Элен в бессильной ярости смотрела на этого холеного, ухмыляющегося мерзавца и чувствовала, как к горлу подступают слезы. Она давно уже не плакала. Наверное, лет тридцать. Или больше. И думала, что никогда больше не заплачет. Но сейчас… Этот юный сопляк внезапно и безжалостно стянул корку с затянувшейся раны и теперь безо всякой жалости бил по ней. И… он явно знал очень многое. Знал то, что Элен отчаянно скрывала.
А мальчишка смотрел на нее и всё ухмылялся.
— Тебе не жить! — прошипела она.
— Тебе тоже, — бросил он ей в ответ. — Шалавой родилась, шалавой и сдохнешь!
Элен, красная как рак, бросилась к двери. Она боялась, что не сдержит слезы. Черт, ну как этот сопляк умудрялся так легко лишать ее самообладания? Как? Почему? Она вошла в эту комнату грозной королевой, чтобы раздавить ничтожную вошь, а через пару минут уже вылетала из нее едва ли не зареванной бабой… Вылетала, но не вылетела. Потому что в дверях она столкнулась со своим мужем.
Всклокоченный Том Бреннан вышел из спальни в чем мать родила, то есть даже без трусов, полагая, что в гостиной никого быть не может кроме его любовника. И уж на свою супругу он точно не рассчитывал наткнуться. На заспанном лице Тома появилось изумление, челюсть отвисла, глаза широко открылись, он отступил назад, глядя на супругу так, словно увидел перед собой крокодила с разинутой пастью, и замер, прикрыв горстью свое достоинство.
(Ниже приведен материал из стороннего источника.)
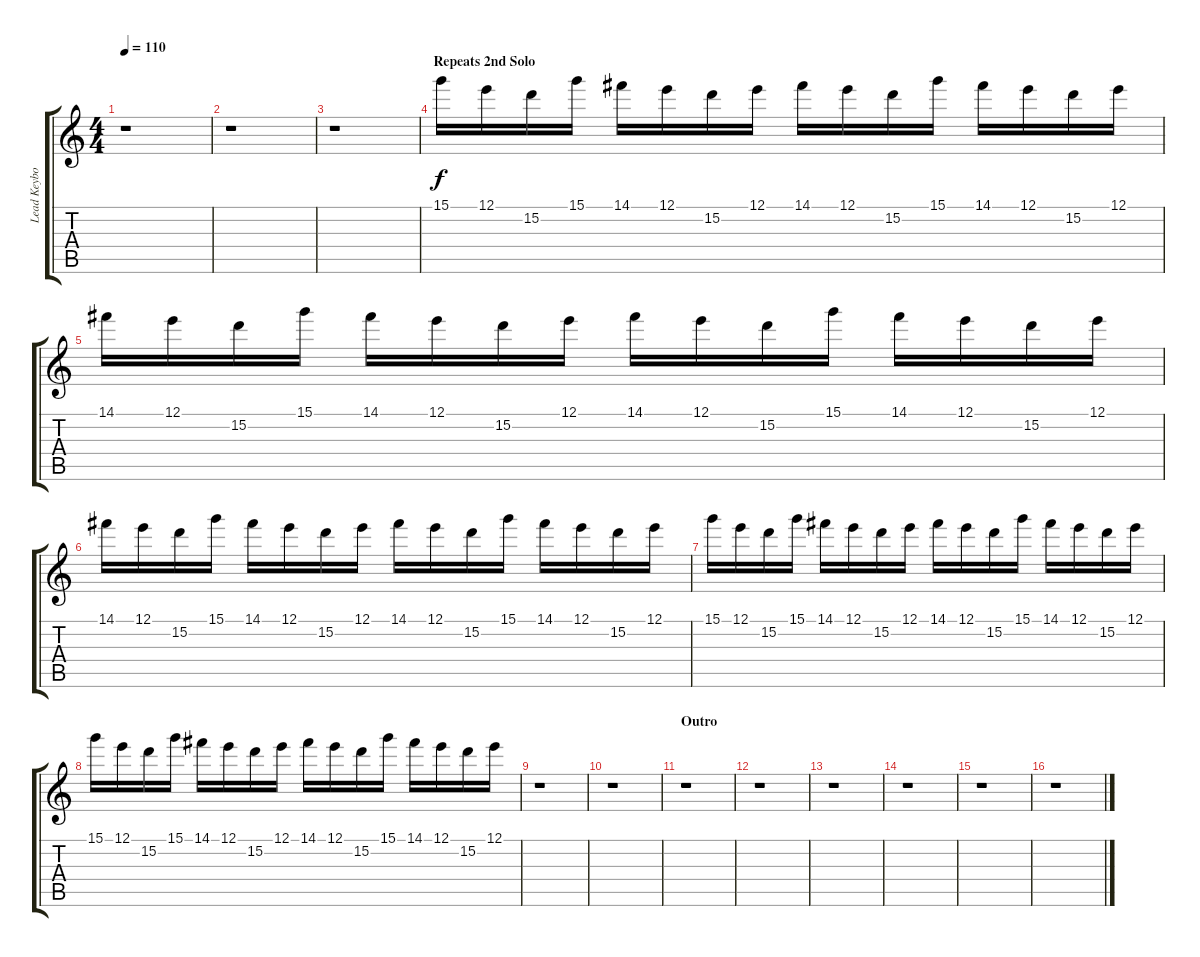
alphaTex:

\track ("Lead Keyboard" "Lead Keybo") {instrument pad1newage}
\staff {score tabs}
\tuning (E5 B4 G4 D4 A3 E3) {hide}
\ts (4 4)
\tempo 110
\clef g2
\ks c
r.1{dy f} |
r.1 |
r.1 |
\section ("" "Repeats 2nd Solo")
15.1.16{volume 7 instrument pad1newage} 12.1.16 15.2.16 15.1.16 14.1.16 12.1.16 15.2.16 12.1.16 14.1.16 12.1.16 15.2.16 15.1.16 14.1.16 12.1.16 15.2.16 12.1.16 |
14.1.16 12.1.16 15.2.16 15.1.16 14.1.16 12.1.16 15.2.16 12.1.16 14.1.16 12.1.16 15.2.16 15.1.16 14.1.16 12.1.16 15.2.16 12.1.16 |
14.1.16 12.1.16 15.2.16 15.1.16 14.1.16 12.1.16 15.2.16 12.1.16 14.1.16 12.1.16 15.2.16 15.1.16 14.1.16 12.1.16 15.2.16 12.1.16 |
15.1.16 12.1.16 15.2.16 15.1.16 14.1.16 12.1.16 15.2.16 12.1.16 14.1.16 12.1.16 15.2.16 15.1.16 14.1.16 12.1.16 15.2.16 12.1.16 |
15.1.16 12.1.16 15.2.16 15.1.16 14.1.16 12.1.16 15.2.16 12.1.16 14.1.16 12.1.16 15.2.16 15.1.16 14.1.16 12.1.16 15.2.16 12.1.16 |
r.1 |
r.1 |
\section ("" "Outro")
r.1 |
r.1 |
r.1 |
r.1 |
r.1 |
r.1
Элен тоже остановилась как вкопанная.
Нелепый и испуганный вид супруга странным образом привел ее в чувство, придал уверенности, а донесшийся с дивана смешок Кронберга, который открыто забавлялся этой сценой, вновь пробудил в ней инстинкты тигрицы. Она снова выпрямилась, подняла голову и, свысока глядя на мужа, властно произнесла:
— Пойдем, нам надо поговорить.
Том, всегда тушевавшийся при общении с женой, бросил на любовника взгляд, полный испуга и даже паники. Он был просто не способен противоречить Элен, она приучила его во всем ей повиноваться.
Кронберг поймал взгляд Тома.
— Твой выбор, Том, — произнес он, улыбаясь по своему обыкновению только губами. — С ней или со мной.
Том замер. Элен поняла: вот он, опасный момент. Момент, когда может решиться все.
— Пойдем, поговорим без посторонних, — резко произнесла она, продолжая смотреть на мужа и избегая смотреть в сторону Кронберга, словно опасаясь, что его проклятый взгляд снова лишит ее сил. — Пойдем, — повторила она, видя, что муж колеблется.